- **Selected text**
────────
# Labor Day Squirrel



## RyanL (May 22, 2014)

Small game season opened Saturday(Sept. 5) and I've been itching to go squirrel and rabbit hunting with my slingshot. After all small game hunting was the reason(I tell everyone) I got into slingshots. I finally felt confident about getting a clean kill so I went out.

I saw two males messing around so while trying to stalk them another darted out only a few feet in front of me and jump on to a spruce tree only a couple feet off the ground. He didn't see me so I took my shot. Hit him in the neck and knocked him off the trunk of the tree. But surprisingly, he got back up on the tree, staring at me with blood down his face. Took my next shot and ended it with a hit to the ear. Had plans for steak last night so he'll get fried up tonight after a long bath in salt water.

View attachment 87374


----------



## 14585 (Aug 9, 2015)

Nice shooting


----------



## treefork (Feb 1, 2010)

Nice shooting and nice shooter !
────────
- **Check your understanding**
1/ Write out the stretch of the squirrel hunting thread from "# Labor Day" through "I went out.".
2/ Extend the squirrel hunting thread past its final post.
The records that follow have no connection to the squirrel hunting thread.
────────
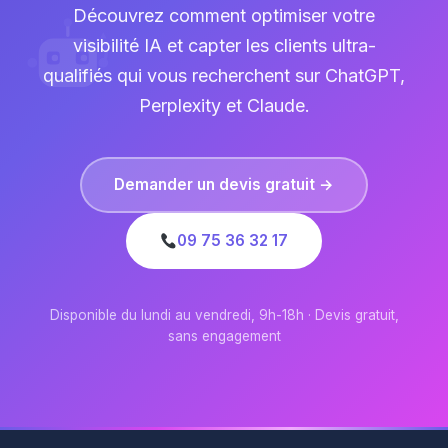
Découvrez comment optimiser votre
visibilité IA et capter les clients ultra-
qualifiés qui vous recherchent sur ChatGPT,
Perplexity et Claude.
Demander un devis gratuit →
09 75 36 32 17
Disponible du lundi au vendredi, 9h-18h · Devis gratuit,
sans engagement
────────
- **Written responses**
1/
# Labor Day Squirrel



## RyanL (May 22, 2014)

Small game season opened Saturday(Sept. 5) and I've been itching to go squirrel and rabbit hunting with my slingshot. After all small game hunting was the reason(I tell everyone) I got into slingshots. I finally felt confident about getting a clean kill so I went out.

2/
----------



## RyanL (May 22, 2014)

Thanks guys. I picked that slingshot up off the prize table at this years MWST. It has became my new favorite.


----------



## Charles (Aug 26, 2010)

Good job ... enjoy that squirrel!!!

Cheers .... Charles


----------



## oldmiser (Jan 22, 2014)

Nice shooting~~OM


----------



## wll (Oct 4, 2014)

Nice shooting ;- )

wll


----------



## ghost0311/8541 (Jan 6, 2013)

Good job


----------



## Beanflip (Sep 11, 2010)

RyanJL said:


> Thanks guys. I picked that slingshot up off the prize table at this years MWST. It has became my new favorite.


A G10 Tex Classic!? How did I miss that one? Nice!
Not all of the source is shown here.